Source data
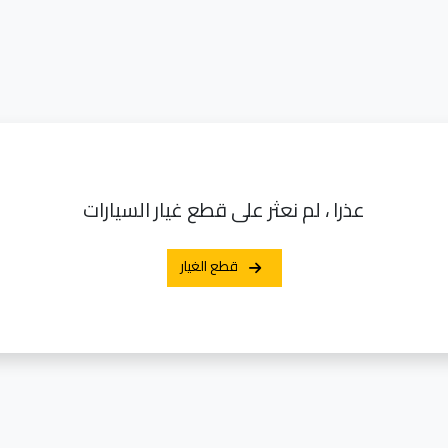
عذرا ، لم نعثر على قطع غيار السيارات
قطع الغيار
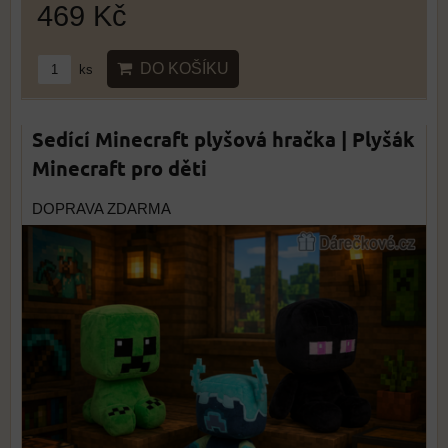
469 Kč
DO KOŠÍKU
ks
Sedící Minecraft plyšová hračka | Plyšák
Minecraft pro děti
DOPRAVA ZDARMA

AIM OF THE TASK → Where a record above holds a picture, drop the picture and print the rest exactly.

TASK ANSWER →
عذرا ، لم نعثر على قطع غيار السيارات
قطع الغيار
469 Kč
DO KOŠÍKU
ks
Sedící Minecraft plyšová hračka | Plyšák
Minecraft pro děti
DOPRAVA ZDARMA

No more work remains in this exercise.